Le bichon d'eau et le vin étaient sur la table. C'était le patron ou le premier valet qui faisait le service du vin de marchand. Il n'était pas toujours bon. Nous le buvions quand même. Salade, pommes de terre, viande de cochon, qui était salée, et le fromage faisaient le repas.

Après c'était le moment de faire la sieste qui durait à peu près une demi-heure, couché sur la veste à l'ombre en été, sous un abri
[l'aurio (1)] quand il faisait moins chaud.

Vers les deux heures de l'après-midi, on allait dans les terres. On portait la gourde remplie d'eau avec une goutte de vinaigre pour lui donner du goût. Vers les cinq heures des grands jours, c'était la pause du "goutaron" avec un morceau de jambon, parfois du fromage et un verre de vin
[un "canon"].

Il restait le dernier coup de collier pour arriver au soleil couchant et c'était le plus pénible.On regardait souvent le soleil descendre du côté de la montagne du Soir.

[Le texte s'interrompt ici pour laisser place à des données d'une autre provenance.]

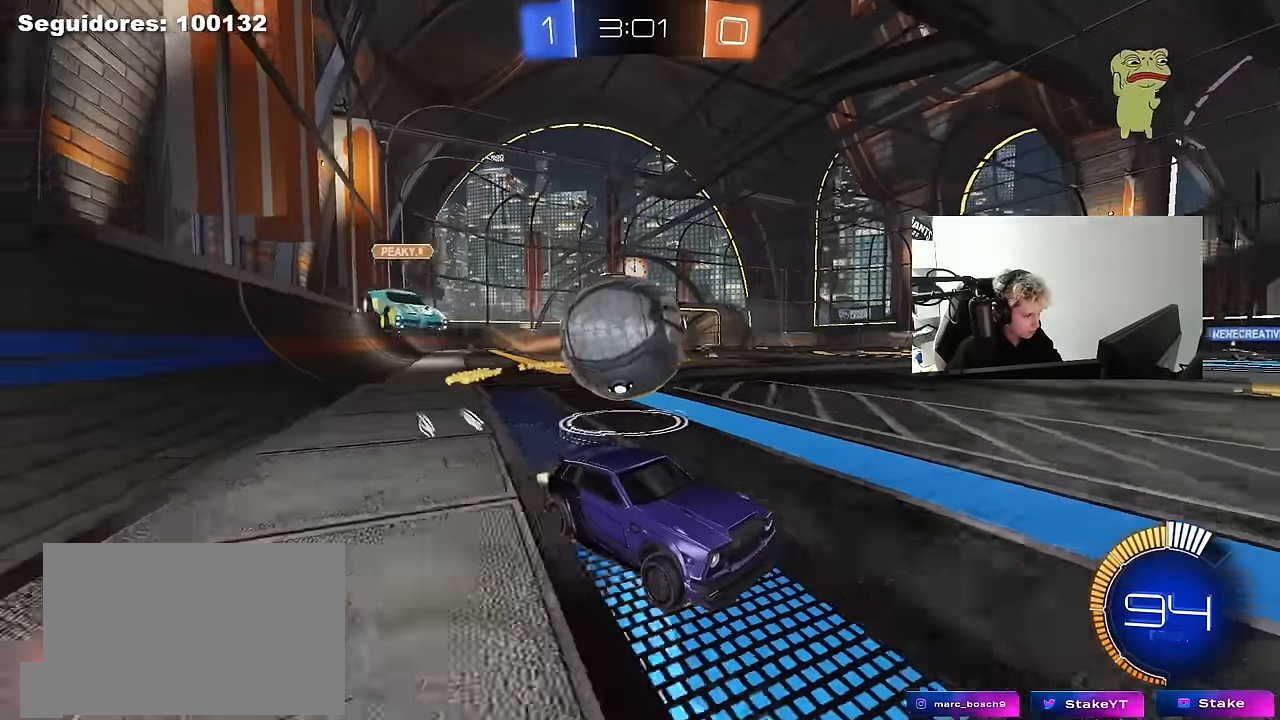
{"keys": ["w"], "mouse": ["left"], "mouse_move": "down-left", "events": [[17, "a", "down"], [17, "s", "down"], [350, "a", "up"], [350, "s", "up"], [433, "mouse_left", "down"], [483, "w", "down"]]}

Quand il était couché à moitié le premier valet s'arrêtait et on rentrait à la maison. La soupe était comme le repas de midi. Parfois on mangeait des pommes de terre fricassées à l'huile de colza. D'autres fois, la patronne avait fait un matefaim.

De dures journées pour gagner peu d'argent. Le pire c'était quand il y avait un valet qui tirait par devant pour faire plus de travail. Il était payé avec une bricole et faisait crever les autres. Soixante ans plus tard, la situation a bien changé et il ne faut pas le regretter.

J'ai commencé ma vie ouvrier agricole. Je n'ai pas de regret et c'était une bonne école pour former les hommes dans leur vie de travail.

(1) Auriao : abri, se betta a l'auriao, se mettre à l'abri, cf. Louis-Pierre Gras, Dictionnaire du patois forézien, 1863.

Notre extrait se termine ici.